Alexandria Mayor Justin Wilson said that employee compensation is the dominant conversation in every city budget.
“You will go to any local government in this region and you will see these exact same conversations occurring at their budget public hearings,” Wilson said. “Everyone is dealing with the same challenges. We’ll talk again about about what the best ways that we can make sure that we have competitive pay and fair and equitable pay for all our employees, and that’s my commitment.”
A number of representatives from various city departments attended and spoke at the meeting, including the Alexandria Fire Department and the Department of Transportation and Environmental Services.
Mike Chandler has been an Alexandria firefighter for 31 years, and said that staffing shortages and working overtime have become the norm at the department, which is among the lowest paid in the region.
“It’s very hard to keep folks motivated. In some cases it’s almost impossible, because it’s very hard to argue with the increased compensation they can go get right next door in some of the neighboring jurisdictions,” Chandler told ALXnow. “We’ve had difficulty retaining quality employees because of mainly pay issues. We’ve become a training ground for our region. Recruits come here, they get trained, they get a little bit of experience and they move to some of the neighboring jurisdictions because then they can make so much more money.”

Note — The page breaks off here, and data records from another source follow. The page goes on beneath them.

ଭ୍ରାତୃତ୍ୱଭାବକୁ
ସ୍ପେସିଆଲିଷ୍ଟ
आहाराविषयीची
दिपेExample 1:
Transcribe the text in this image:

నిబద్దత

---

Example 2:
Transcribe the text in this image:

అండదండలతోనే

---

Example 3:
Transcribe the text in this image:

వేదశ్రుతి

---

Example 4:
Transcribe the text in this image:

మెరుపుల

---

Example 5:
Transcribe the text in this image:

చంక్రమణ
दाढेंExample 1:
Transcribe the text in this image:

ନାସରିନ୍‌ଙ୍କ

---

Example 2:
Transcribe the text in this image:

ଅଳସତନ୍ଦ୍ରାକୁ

The budget proposes transitioning a part-time nurse practitioner to full-time nurse to provide health support for the city’s firefighters and medics, and $360,000 for six reserve firefighters.

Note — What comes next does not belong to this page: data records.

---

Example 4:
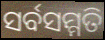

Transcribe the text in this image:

ସର୍ବସମ୍ମତି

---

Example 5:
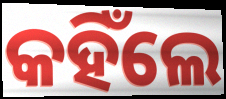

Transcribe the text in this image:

କହିଁଲେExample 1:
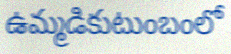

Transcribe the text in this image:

ఉమ్మడికుటుంబంలో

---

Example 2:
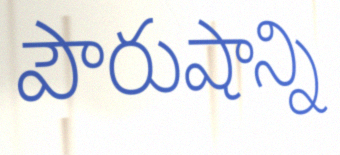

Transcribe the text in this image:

పౌరుషాన్ని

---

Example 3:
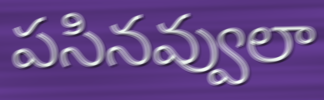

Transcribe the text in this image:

పసినవ్వులా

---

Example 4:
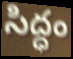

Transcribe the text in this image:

సిద్ధం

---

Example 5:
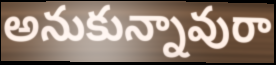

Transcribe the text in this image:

అనుకున్నావురా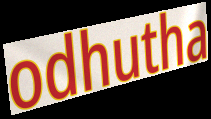
odhutha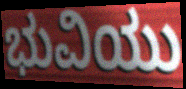
ಭುವಿಯು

AFD Captain Josh Turner, president of the International Association of Fire Fighters Local 2141, says that three firefighters have moved to neighboring jurisdictions in the last two weeks. He estimates that it will cost upward of $2 million for city firefighters to be 100% staffed at the midpoint in the region.
“A 1.5% raise is great. I’m really excited for 1.5% for my members, but it’s not enough,” Turner said.
City council will discuss employee compensation at its next budget work session on Wednesday at 7 p.m. at City Hall.